Человек в белом халате молча смотрел на донора – то ли как на призрак, то ли как на сумасшедшего.
– Ну все, я пошел, – другим тоном сказал Поздняков, – пора мне. Ты уж теперь не подводи, ладно? Сделай так, чтоб мальчик не просто жил, а вышел отсюда полноценным человеком. Ну, будь!
И Сергей побежал вниз по лестнице. Сильно, в избытке чувств, толкнул тяжелую скрипучую дверь. Выскочил на улицу…
Небо. Обычное серое небо – покрытое тучами, но такое родное.
А может, у меня есть шанс, господи? Может, можно
– Подождите! Подождите!
Из дверей следом за Сергеем выбежала Анна. Мама Владика. Обычная женщина, каких тысячи… нет… миллионы в России. Только очень уставшая, с темными кругами под глазами, без веры в будущее во взгляде.
Но ведь есть надежда, господи, что скоро она вспомнит, что значит улыбаться? Я хочу надеяться: Анна будет читать книги сыну и научит его не только смотреть картинки, понимать буквы. Научит чему-то большему. Теперь у них бесценное богатство – не один и не два дня впереди. И в кармане – против установленных правил, будто по волшебству – не последняя монетка, а целая горсть. Смогут ли они сберечь сокровище, сохранить и приумножить? Это уже зависит не от меня…
– Подождите! Пожалуйста! – Анна догнала Сергея, схватила за руку. Губы ее дрожали. – Он… Он просит, чтоб ему разрешили ходить… А я… Я ведь даже не спросила, как вас зовут…
Она вдруг не выдержала. Все, что копилось внутри долгие месяцы, прорвалось наружу. Аня ткнулась лицом в рубашку Сергея, обняла его руками, зарыдала. Нервно, громко всхлипывая, как ребенок.
Поздняков прижал к себе чужую женщину. Провел ладонью по голове, не зная, как поступить. Утешать? Плакать вместе с ней? Но почему же хочется плакать, если они стали свидетелями Чуда и теперь все-все должно быть хорошо? Почему?
– Не надо моего имени… – говорить было трудно и больно. За то, чтоб жил ребенок этой женщины, многие люди заплатили безумно высокую цену. – Зачем оно, мое имя…
Мама Владика взяла себя в руки, шагнула назад, торопливо вытирая лицо платком. Посмотрела на Сергея.
– Пойду в церковь, свечку за вас поставлю, – прошептала она. – Ведь нельзя же… так…
– Свечку поставьте, – кивнул головой Поздняков. – Святому Николаю Чудотворцу. А мне не надо, не от меня все пошло. От других людей, только… Только они уже вряд ли кому-то помогут…

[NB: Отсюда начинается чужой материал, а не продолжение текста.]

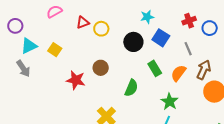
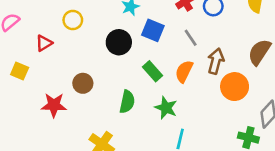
red triangle: (83, 22) -> (44, 43), moved
yellow circle: (101, 29) -> (73, 20), moved
green star: (169, 102) -> (166, 108), moved

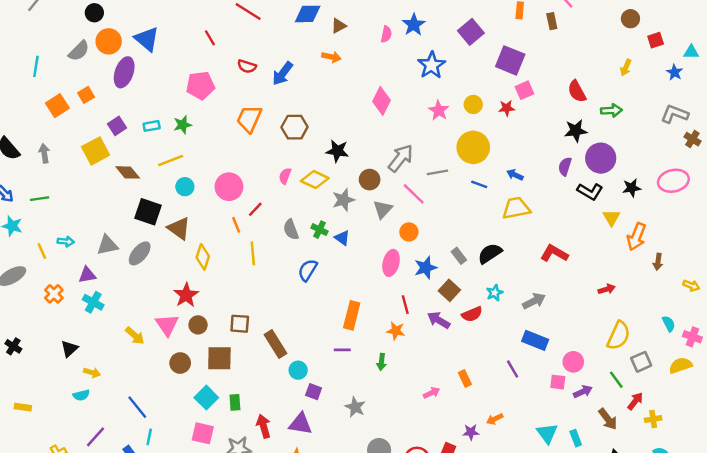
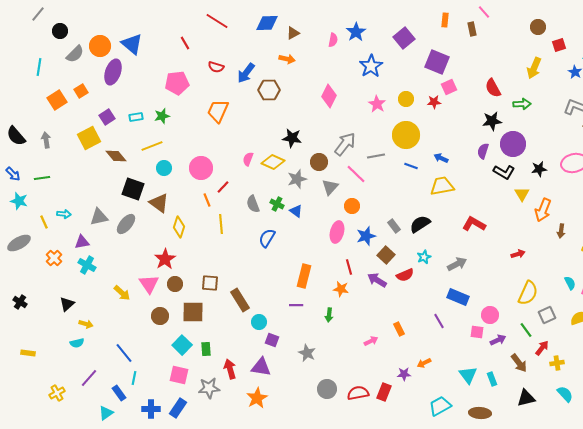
black circle: (94, 13) -> (60, 31), moved
yellow arrow: (626, 68) -> (534, 68), size x1.5
brown hexagon: (295, 127) -> (269, 90), moved

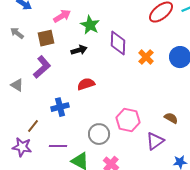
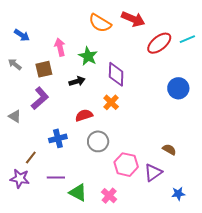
pink arrow: (62, 16) -> (60, 47), turned -72
orange cross: (146, 57) -> (111, 102), moved
pink hexagon: (128, 120) -> (126, 165), moved
gray circle: (99, 134) -> (98, 141), moved

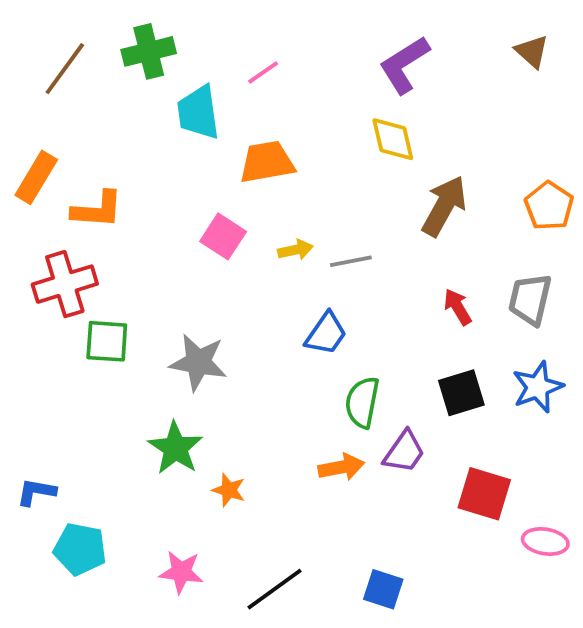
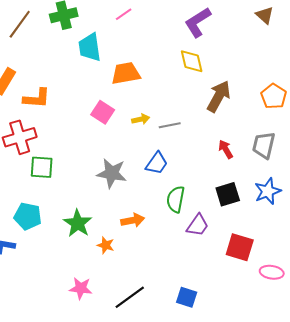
pink line: (263, 72) -> (124, 14), moved
gray star: (198, 362) -> (112, 173), moved
orange arrow: (341, 467) -> (133, 220), moved
cyan pentagon: (80, 549) -> (28, 216), moved

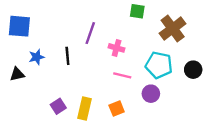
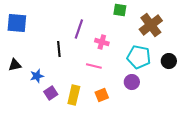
blue star: (37, 57) -> (37, 76), moved
pink line: (122, 75) -> (94, 66), moved

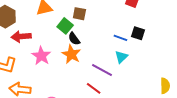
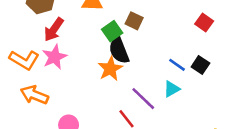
red arrow: (21, 37) -> (54, 30), turned -66
black semicircle: (74, 39) -> (119, 50), size x1.5
pink star: (41, 56) -> (54, 57), moved

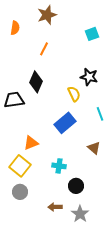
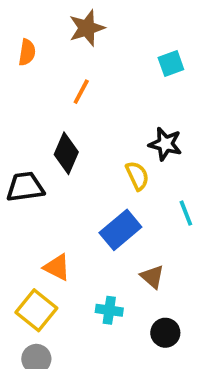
orange triangle: (31, 143) -> (57, 267), turned 49
brown triangle: (94, 148) -> (152, 277), moved
black circle: (76, 186) -> (165, 333), moved

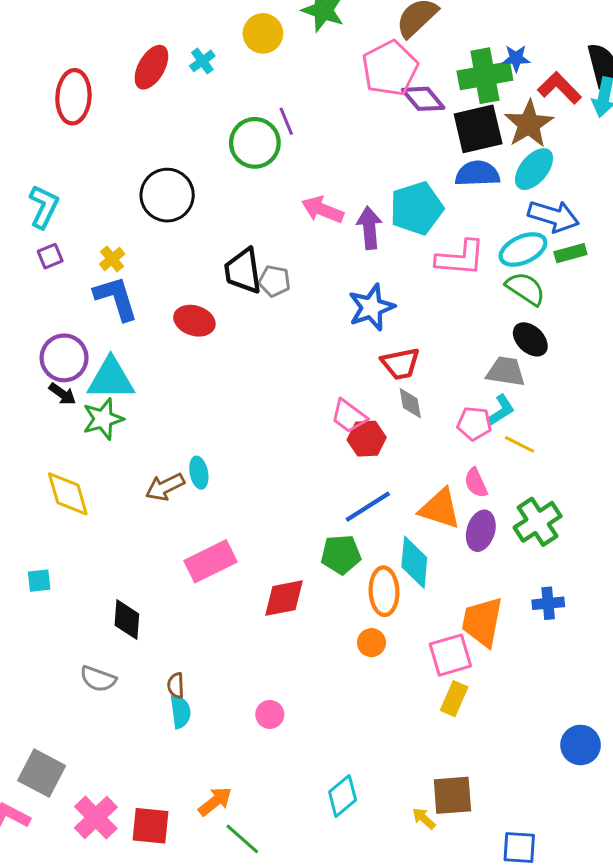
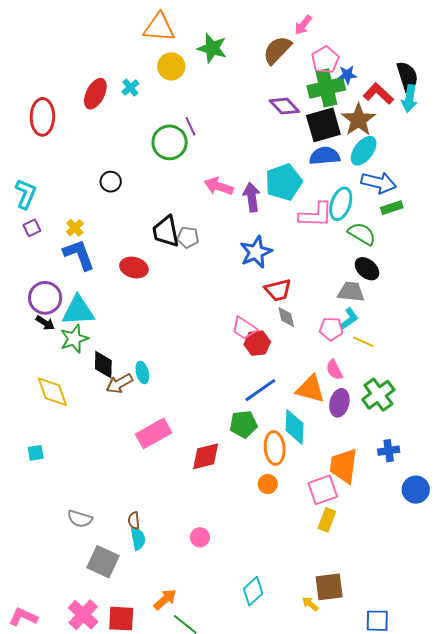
pink pentagon: (390, 68) -> (325, 60), moved, size x0.7
black circle: (167, 195) -> (111, 182), size x0.6
cyan ellipse: (523, 249) -> (341, 204), moved, turned -44
black diamond: (127, 620) -> (103, 365), moved
blue circle: (581, 745) -> (416, 490), moved
gray square: (42, 773) -> (103, 562), moved

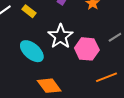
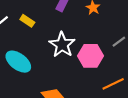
cyan ellipse: (32, 51) -> (18, 62), moved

Мать Владика стояла в трех шагах от Позднякова, прижав руки к груди. Слушала и ничего не понимала.
– Только… – Сергей вдруг почувствовал: он должен очень многое сказать почти незнакомой женщине, сын которой стал его маленьким братишкой. – Только… Аня… Владик будет редко болеть. Не спрашивайте, почему. Просто запоминайте все, что говорю. Он будет крайне редко болеть, вырастет очень крепким мальчиком. Но вы должны кое-что сделать для него.
Первое, очень важное. Никому не рассказывайте о том, как вылечился Владик. Это для его же блага, иначе затаскают по медицинским обследованиям, комиссиям. Не повезет – вас могут оставить без сына. Потому не делайте глупостей. Вы говорили, даже один день для него – счастье. Теперь впереди у него – долгая жизнь, отнеситесь к ней бережно. Не допускайте в ваше с ним чудо посторонних. Берегите Владика от врачей. И от злых людей тоже.
Женщина слушала молча, не задавая никаких вопросов. И Сергей верил, что она все запомнит дословно.